App Server: Receives comment POSTs, validates them, writes to the database, and serves recent-comment GETs.
Database: Stores all Comment rows. Indexed by (stream_id, posted_at DESC) for efficient recent-comment queries.
Request walkthrough (post a comment):
Client sends POST /streams/{stream_id}/comments with { text }.
App Server validates the request (stream exists, text not empty).
App Server generates a comment_id and writes the comment to the database.
App Server returns { comment_id, posted_at } to the client.
Request walkthrough (load recent comments on join):
Client sends GET /streams/{stream_id}/comments/recent?limit=100.
App Server queries the database for the 100 most recent comments on this stream.
App Server returns the sorted list to the client.
This handles persistence and history. It delivers nothing to viewers who are already watching. That is the next problem. I'd draw this diagram first on the whiteboard to anchor the conversation, then immediately say "this handles zero real-time delivery" to set up the fan-out discussion.
The simplest real-time design has every viewer open a WebSocket to the same App Server. When a comment is posted, the server holds all connections in memory and broadcasts directly.
Components (added):
App Server (extended): Now also accepts WebSocket connections and broadcasts posted comments to all in-memory connections.
Walkthrough:
Each viewer opens a WebSocket to the App Server on /streams/{stream_id}/feed.
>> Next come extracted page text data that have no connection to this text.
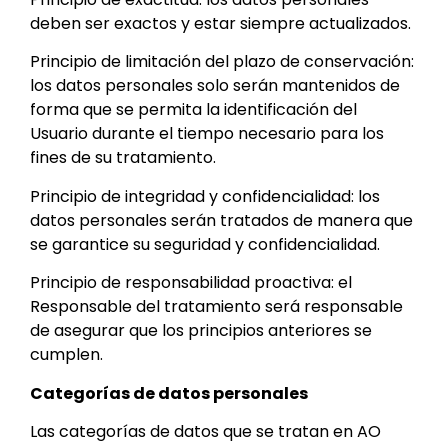
deben ser exactos y estar siempre actualizados.
Principio de limitación del plazo de conservación:
los datos personales solo serán mantenidos de
forma que se permita la identificación del
Usuario durante el tiempo necesario para los
fines de su tratamiento.
Principio de integridad y confidencialidad: los
datos personales serán tratados de manera que
se garantice su seguridad y confidencialidad.
Principio de responsabilidad proactiva: el
Responsable del tratamiento será responsable
de asegurar que los principios anteriores se
cumplen.
Categorías de datos personales
Las categorías de datos que se tratan en AO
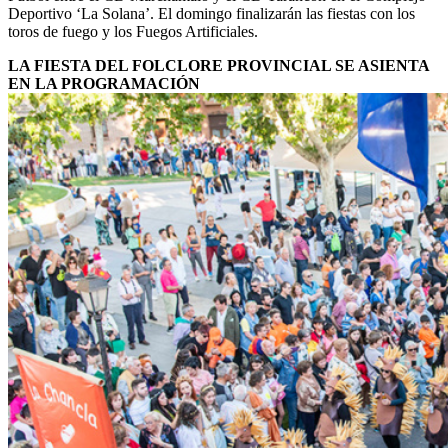
Deportivo ‘La Solana’. El domingo finalizarán las fiestas con los
toros de fuego y los Fuegos Artificiales.
LA FIESTA DEL FOLCLORE PROVINCIAL SE ASIENTA
EN LA PROGRAMACIÓN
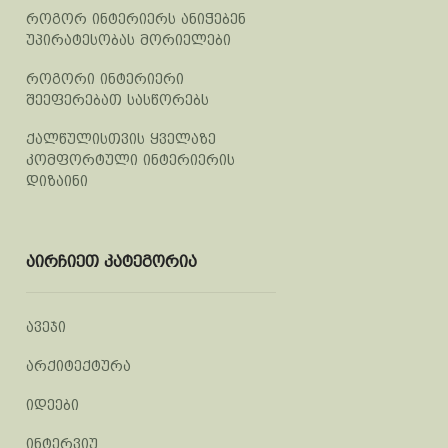
როგორ ინტერიერს ანიჭებენ
უპირატესობას მორიელები
როგორი ინტერიერი
შეეფერებათ სასწორებს
ქალწულისთვის ყველაზე
კომფორტული ინტერიერის
დიზაინი
აირჩიეთ კატეგორია
ავეჯი
არქიტექტურა
იდეები
ინტერვიუ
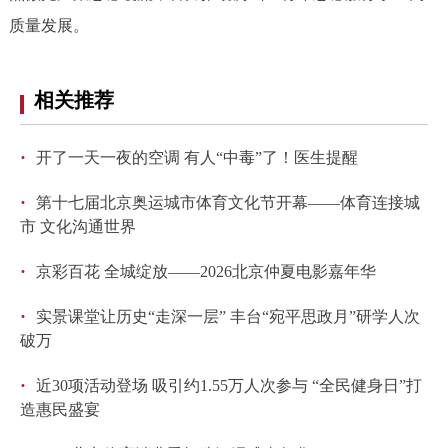
质量发展。
相关推荐
·
开了一天一夜的空调 有人“中毒”了！医生提醒
·
第十七届北京奥运城市体育文化节开幕——体育连接城
市 文化沟通世界
·
京彩百花 全城绽放——2026北京仲夏电影嘉年华
·
实景课堂让历史“走深一层” 丰台“宛平思政月”研学人次
破万
·
近30项活动登场 吸引约1.55万人次参与 “全民健身日”打
造惠民盛宴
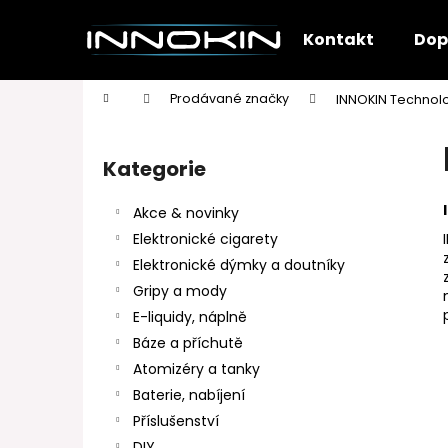
K
Přejít
na
o
Kontakt
Dop
obsah
Zpět
Zpět
š
do
do
í
Domů
Prodávané značky
INNOKIN Technol
k
obchodu
obchodu
P
o
Kategorie
Přeskočit
s
kategorie
t
Akce & novinky
r
Elektronické cigarety
a
Elektronické dýmky a doutníky
n
Gripy a mody
n
E-liquidy, náplně
í
Báze a příchutě
p
Atomizéry a tanky
a
Baterie, nabíjení
n
Příslušenství
e
DIY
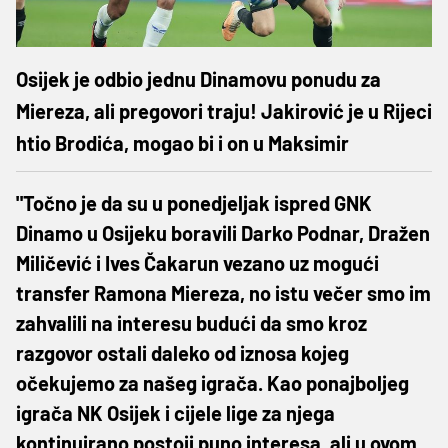
Osijek je odbio jednu Dinamovu ponudu za
Miereza, ali pregovori traju! Jakirović je u Rijeci
htio Brodića, mogao bi i on u Maksimir
"Točno je da su u ponedjeljak ispred GNK
Dinamo u Osijeku boravili Darko Podnar, Dražen
Miličević i Ives Čakarun vezano uz mogući
transfer Ramona Miereza, no istu večer smo im
zahvalili na interesu budući da smo kroz
razgovor ostali daleko od iznosa kojeg
očekujemo za našeg igrača. Kao ponajboljeg
igrača NK Osijek i cijele lige za njega
kontinuirano postoji puno interesa, ali u ovom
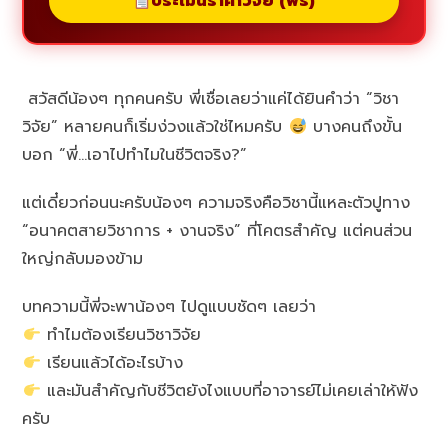
ประเมินราคาวิจัย (ฟรี)
สวัสดีน้องๆ ทุกคนครับ พี่เชื่อเลยว่าแค่ได้ยินคำว่า “วิชา
วิจัย” หลายคนก็เริ่มง่วงแล้วใช่ไหมครับ
บางคนถึงขั้น
บอก “พี่…เอาไปทำไมในชีวิตจริง?”
แต่เดี๋ยวก่อนนะครับน้องๆ ความจริงคือวิชานี้แหละตัวปูทาง
“อนาคตสายวิชาการ + งานจริง” ที่โคตรสำคัญ แต่คนส่วน
ใหญ่กลับมองข้าม
บทความนี้พี่จะพาน้องๆ ไปดูแบบชัดๆ เลยว่า
ทำไมต้องเรียนวิชาวิจัย
เรียนแล้วได้อะไรบ้าง
และมันสำคัญกับชีวิตยังไงแบบที่อาจารย์ไม่เคยเล่าให้ฟัง
ครับ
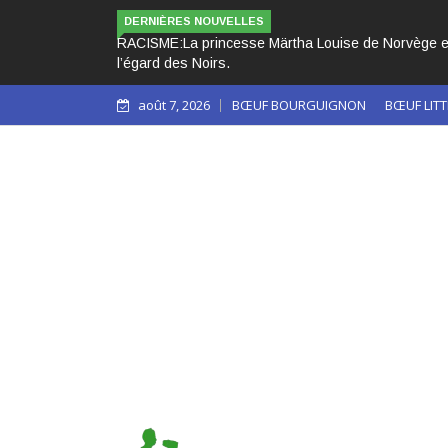
DERNIÈRES NOUVELLES
les yeux sur le racisme qui persiste à
LES 3 PAPES NOIRS CACHÉS
août 7, 2026
BŒUF BOURGUIGNON
BŒUF LITT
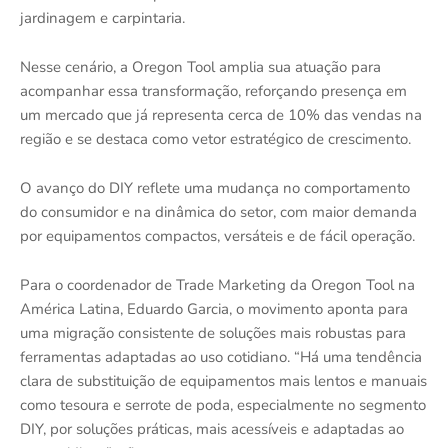
jardinagem e carpintaria.
Nesse cenário, a Oregon Tool amplia sua atuação para
acompanhar essa transformação, reforçando presença em
um mercado que já representa cerca de 10% das vendas na
região e se destaca como vetor estratégico de crescimento.
O avanço do DIY reflete uma mudança no comportamento
do consumidor e na dinâmica do setor, com maior demanda
por equipamentos compactos, versáteis e de fácil operação.
Para o coordenador de Trade Marketing da Oregon Tool na
América Latina, Eduardo Garcia, o movimento aponta para
uma migração consistente de soluções mais robustas para
ferramentas adaptadas ao uso cotidiano. “Há uma tendência
clara de substituição de equipamentos mais lentos e manuais
como tesoura e serrote de poda, especialmente no segmento
DIY, por soluções práticas, mais acessíveis e adaptadas ao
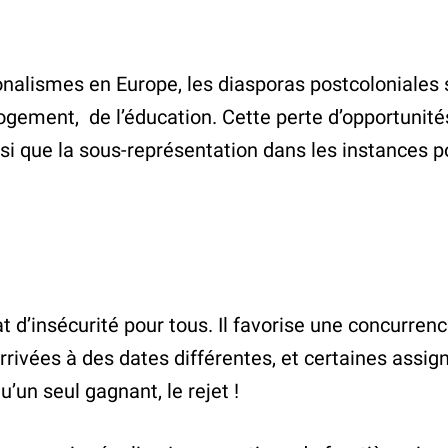
nalismes en Europe, les diasporas postcoloniales 
ogement, de l’éducation. Cette perte d’opportunités 
 que la sous-représentation dans les instances poli
at d’insécurité pour tous. Il favorise une concurre
arrivées à des dates différentes, et certaines ass
u’un seul gagnant, le rejet !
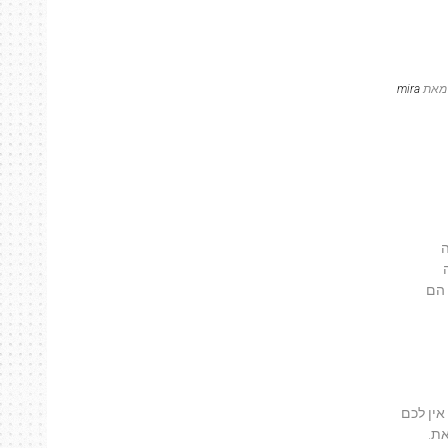
את
mira
ה
 הם
אין לכם
ת.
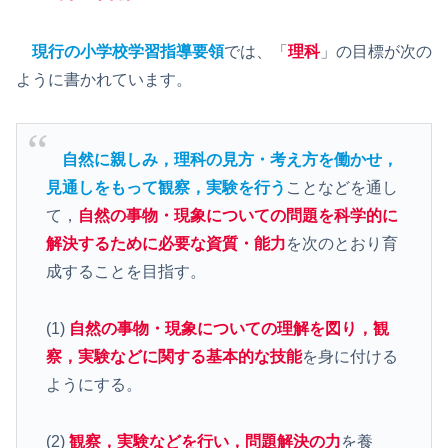
現行の小学校学習指導要領
では、「
理科
」の目標が次の
ように書かれています。
自然に親しみ，理科の見方・考え方を働かせ，
見通しをもって観察，実験を行う
ことなどを通し
て，
自然の事物・現象についての問題を科学的に
解決するために必要な資質・能力
を次のとおり育
成することを目指す。
(1)
自然の事物・現象についての理解を図り，観
察，実験などに関する基本的な技能
を身に付ける
ようにする。
(2)
観察，実験などを行い，問題解決の力
を養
The App Server stores each connection in a local hash map: stream_id -> [conn1, conn2, ...].
A comment POST arrives. After writing to DB, the server iterates the connection list for this stream and sends the comment to each open socket.
This works for 100 viewers on one server. It does not survive the NFRs. I've seen teams demo this architecture in a staging environment with 50 test connections and declare it production-ready, only to discover that the first real broadcast with 100K viewers melts the server.
With 10M viewers per stream, one server cannot hold 10M open TCP connections. A single Linux process tops out around 1M file descriptors, and that requires kernel tuning. More practically, 10M connections at even 1 KB of kernel buffer each is 10 GB of RAM just for socket state, before any application memory.
With multiple servers, the problem inverts: a comment posted to Server A is visible only to the viewers whose WebSocket happens to land on Server A. The 90% of viewers connected to Server B through K never see the comment. The NFR says 1-second delivery to all viewers; partial delivery is a failure.
The fix is a pub-sub layer that every App Server subscribes to. When a comment is posted, it is published to a channel for that stream. Every App Server listening to that stream receives the comment and pushes it to its locally connected viewers.